Government regulators do not have the power to make up their responsibilities. Regulators get their authority and scope from laws passed by state or federal legislatures. In the case of the FCC the law is the Communications Act of 1934 as amended over the years.
It was no surprise to me that the U.S. Court of Appeals in Washington, D.C., ruled earlier this month that the FCC had exceeded the authority and scope given to it by the Communications Act when the commission ordered Comcast to stop violating the FCC's Internet principles.

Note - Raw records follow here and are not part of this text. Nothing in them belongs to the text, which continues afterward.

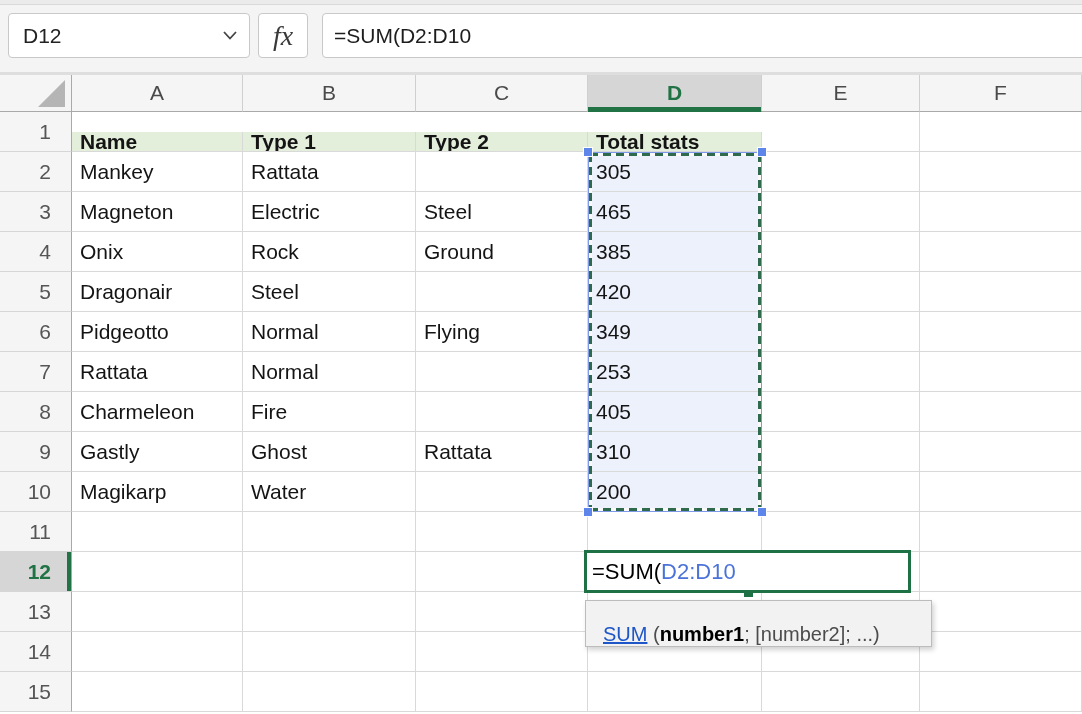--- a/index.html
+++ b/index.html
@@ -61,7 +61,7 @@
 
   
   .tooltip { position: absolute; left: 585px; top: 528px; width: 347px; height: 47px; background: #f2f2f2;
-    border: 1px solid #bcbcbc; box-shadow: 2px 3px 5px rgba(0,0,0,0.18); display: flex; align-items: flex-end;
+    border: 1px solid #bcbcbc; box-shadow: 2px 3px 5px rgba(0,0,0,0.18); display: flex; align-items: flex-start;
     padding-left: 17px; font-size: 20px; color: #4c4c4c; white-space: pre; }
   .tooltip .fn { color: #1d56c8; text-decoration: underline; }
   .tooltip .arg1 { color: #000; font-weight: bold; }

The appeals court was quite direct in its conclusion, ruling against the FCC "because the Commission has failed to tie its assertion of ancillary authority over Comcast's Internet service to any statutorily mandated responsibility" (i.e., the FCC had not been able to show that any part of the law gave it authority to do what it had done). The court pointed out that if it had accepted the FCC's arguments, "it would virtually free the Commission from its congressional tether."
When I wrote about the likelihood that the decision would be overturned I got soundly admonished by some Washington insiders who had advised the FCC to take the path that it took. I was not seen as being true to the cause. Sorry, while I think the cause is important, I cannot ignore the law.
In many ways the original Comcast case was about as perfect an example of why the cause is important to all Internet users as one could have concocted. The particular approach Comcast took to a problem of its local networks getting congested was unfair, done in secret and denied when caught. Since being outed, Comcast has revised its approach to one that is quite fair and Comcast has been open about what it is doing.
Since the Appeals Court decision, all of the major players in the Internet service business have gone out of their way to say that they supported the FCC's Internet fairness principles. If we could trust that all ISPs would always follow these principles there would be no need to worry.
But, in the few days since the decision there has already been a case where an ISP has been accused of secretly redirecting people who wanted to perform Google searches to the ISP's own search engine -- the exact sort of thing that net neutrality proponents are worried about.
A number of people have called for the FCC to reclassify ISPs as falling under the common carrier rules of Title II of the Communications Act. In a way this makes a lot sense. Clearly the Internet is now the main telecommunications infrastructure in the United States, if not the world. Voice, video and data have all moved to the Internet. If Title II regulations were needed for telephone carriers when they ran over their own analog phone wires, why are they not needed when the same telephone carriers have merely moved the voice service to their own digital wires and fiber-optic cable?
One big reason is that the Title II common carrier regulations are the very ones that have been used to control every aspect of traditional telephone service for decades. These regulations provided us with reliable, reasonably priced and totally non-innovative telephone service. The term "Internet" should not be used in the same sentence as "non-innovative" so there are a lot of dangers in taking that path.
Congress might be able to come up with a better solution, but not in an election year as polarized as this one, so maybe the status quo is about as good as we can get for a while. Though maybe the Federal Trade Commission could decide that secret ISP manipulations are unfair trade practices and thus force ISPs to at least tell us when they are mucking up the 'Net.
Disclaimer: "Common" is not a normal part of the Harvard vocabulary and I have not seen a university opinion on applying the term to the Internet, so the above is my own view.